La découverte de la direction des aérostats aura pour résultat, un jour, — bientôt peut-être, — de rendre la guerre si effroyable qu’elle deviendra impossible[7]. Le problème de la navigation sous-marine n’est pas encore résolu, on le trouvera ; en attendant, les cuirassés géants, malgré tous leurs engins protecteurs, blindages et filets, sont livrés aux atteintes mortelles des invisibles torpilleurs : dix hommes dans une coquille de noix peuvent faire sauter un navire avec tout son équipage. C’est la révolution de la tactique sur mer comme sur terre.

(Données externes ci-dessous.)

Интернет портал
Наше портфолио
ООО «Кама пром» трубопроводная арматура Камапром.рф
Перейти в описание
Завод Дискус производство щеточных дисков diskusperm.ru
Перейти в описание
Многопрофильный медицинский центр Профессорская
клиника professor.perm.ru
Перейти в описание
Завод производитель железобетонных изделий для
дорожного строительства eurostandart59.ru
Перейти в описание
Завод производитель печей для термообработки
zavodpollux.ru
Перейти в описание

On le voit, tout contribue à détruire cette vieille machine oppressive et disciplinée : les armées permanentes, pour les remplacer par l’action spontanée du peuple valide tout entier. Si cette organisation admet en temps de crise, l’autorité, fondée du moins sur les talents et justifiée par les nécessités, ce n’est qu’un accident qui finit avec le danger. D’ailleurs, et ceci doit être un stimulant énergique pour les propagandistes du socialisme international, il n’y a pas à douter que lorsque les gouvernements auront sombré sous la colère des masses et que les frontières seront effacées, tout motif de guerre entre les humains aura disparu.




  1. Ce chapitre ayant, lors de l’apparition du premier ouvrage, suscité de vives controverses dans la presse et les groupes anarchistes, l’auteur croit devoir déclarer qu’il y a exposé des idées purement personnelles. Il considère naturellement la guerre comme une monstrueuse antithèse de l’idéal anarchiste, mais il a dû se préoccuper de la façon dont pourraient le plus efficacement se défendre les membres d’une société libertaire (1897).
  2. Plus redoutables que les luttes de peuplades primitives, mal armées, ou que les rencontres du moyen-âge entre chevaliers bardés de fer qui pouvaient à peine se blesser, mais moins meurtrières que ces chocs de races qui remplissent l’antiquité : Grecs contre Perses, Latins contre Africains, Cimbres, Teutons, Germains. Alors, le massacre accompagnait et suivait toujours le combat : de là, ces cent cinquante mille hommes tués dans une seule bataille lors de l’invasion d’Attila en Gaule. Aujourd’hui, l’éloignement des combattants, l’écartement des rangs, tendent à neutraliser l’effet des armes modernes. Il semble d’ailleurs qu’il arrive un moment psychologique où, quel que soit le nombre d’hommes hors de combat, la résistance doive être brisée.
  3. Avec la poudre sans fumée et presque sans détonation, employée aujourd’hui par presque toutes les armées européennes.
  4. La guerre qui, depuis deux ans, se déroule à Cuba et dans laquelle trente mille insurgés, insuffisamment armés et approvisionnés tiennent en échec deux cent mille hommes de troupes régulières est la plus frappante confirmation de ce que nous avançons (1897).
  5. Nous avouons avoir eu en vue, en écrivant ce chapitre, beaucoup moins des conflits hypothétiques en l’an 2000 que d’autres luttes à plus brève échéance. La guerre européenne et la révolution sociale nous ont toujours apparu deux fatalités historiques, inséparables l’une de l’autre (1897).
  6. Ce système de défense, le plus logique, est recommandé pour les camps retranchés par le commandant Mougin et le général Brialmont.
  7. Et d’internationaliser les peuples : octrois, douanes, frontières seront, du fait, annihilés.